_Texto fornecido_.
══════

A cada sobrevoo pela imensidão verde da Amazônia, novas clareiras começam a surgir. Entre rios sinuosos e florestas cerradas, aparecem retângulos perfeitos de terra cultivada com soja, um dos motores do agronegócio brasileiro. O avanço, antes limitado ao cerrado, agora se projeta cada vez mais fundo na floresta amazônica, impulsionado pela demanda global e por uma infraestrutura logística em plena transformação.

A região amazônica já responde por cerca de 10% da produção de soja no Brasil, enquanto o cerrado concentra 50%. Mas o peso simbólico e ambiental dessa expansão vai muito além dos números. O desafio colocado ao país é monumental: como conciliar a força de um setor que gera um quarto do Produto Interno Bruto com compromissos climáticos assumidos em acordos internacionais?
Esse dilema se torna ainda mais evidente às vésperas da COP30 em Belém, quando o Brasil estará no centro das atenções globais, tendo o desmatamento como um dos principais temas da conferência.

══════

_Instrução 1_.
Reescreva o trecho dos registros que vai do início dos registros até a linha que contém "innebär att handlaren", incluindo essa linha, trocando "bilhandlare" por "bilförsäljare" e mantendo todo o resto igual. Deixe as imagens de fora da resposta.

══════

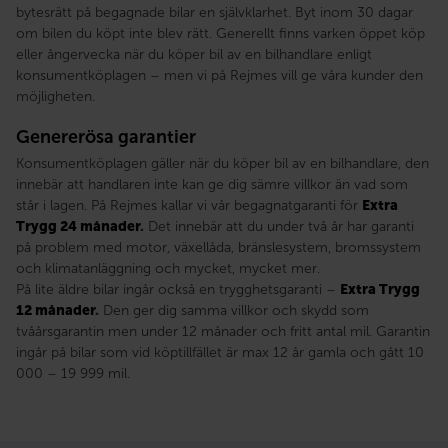
bytesrätt på begagnade bilar en självklarhet. Byt inom 30 dagar
om bilen du köpt inte blev rätt. Generellt finns varken öppet köp
eller ångervecka när du köper bil av en bilhandlare enligt
konsumentköplagen – men vi på Rejmes vill ge våra kunder den
möjligheten.
Genererösa garantier
Konsumentköplagen gäller när du köper bil av en bilhandlare, den
innebär att handlaren inte kan ge dig sämre villkor än vad som
står i lagen. På Rejmes kallar vi vår begagnatgaranti för
Extra
Trygg 24 månader
.
Det innebär att du under två år har garanti
på problem med motor, växellåda, bränslesystem, bromssystem
och klimatanläggning och mycket, mycket mer.
På lite äldre bilar ingår också en trygghetsgaranti –
Extra Trygg
12 månader
.
Den ger dig samma villkor och skydd som
tvåårsgarantin men under 12 månader och fritt antal mil. Garantin
ingår på bilar som vid köptillfället är max 12 år gamla och gått 10
000 – 19 999 mil.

══════

_Instrução 2_.
Por favor, dê continuidade ao texto sobre o avanço da soja na Amazônia a partir do ponto em que ele termina.

_Sua resposta 1_.
bytesrätt på begagnade bilar en självklarhet. Byt inom 30 dagar
om bilen du köpt inte blev rätt. Generellt finns varken öppet köp
eller ångervecka när du köper bil av en bilförsäljare enligt
konsumentköplagen – men vi på Rejmes vill ge våra kunder den
möjligheten.
Genererösa garantier
Konsumentköplagen gäller när du köper bil av en bilförsäljare, den
innebär att handlaren inte kan ge dig sämre villkor än vad som

_Sua resposta 2_.
Um pacto sob pressão
Desde 2006, a Moratória da Soja marcou um divisor de águas. Firmada entre grandes tradings internacionais como Archer Daniels Midland (ADM), Bunge Global, Cargill e Louis Dreyfus Company, além da Associação Brasileira das Indústrias de Óleos Vegetais (Abiove), o acordo proibiu a compra de soja cultivada em áreas da Amazônia desmatadas após sua assinatura.
Foi um pacto histórico, que mostrou que cadeias globais de suprimentos poderiam se alinhar à proteção ambiental. Mas quase duas décadas depois, essa iniciativa enfrenta um processo de desgaste. A Aprosoja Mato Grosso e outros grupos do setor pressionam pelo fim do acordo, argumentando que ele vai além do que a legislação brasileira exige. Para eles, a expansão da produção deveria seguir unicamente as regras nacionais, não restrições impostas por empresas estrangeiras.
O impasse ganhou contornos ainda mais sérios quando o Conselho Administrativo de Defesa Econômica (Cade) abriu uma investigação sobre possível cartel entre as tradings que aderiram à moratória. Essa ofensiva judicial, apoiada por parlamentares e lobbies do agro, ameaça deslegitimar o pacto.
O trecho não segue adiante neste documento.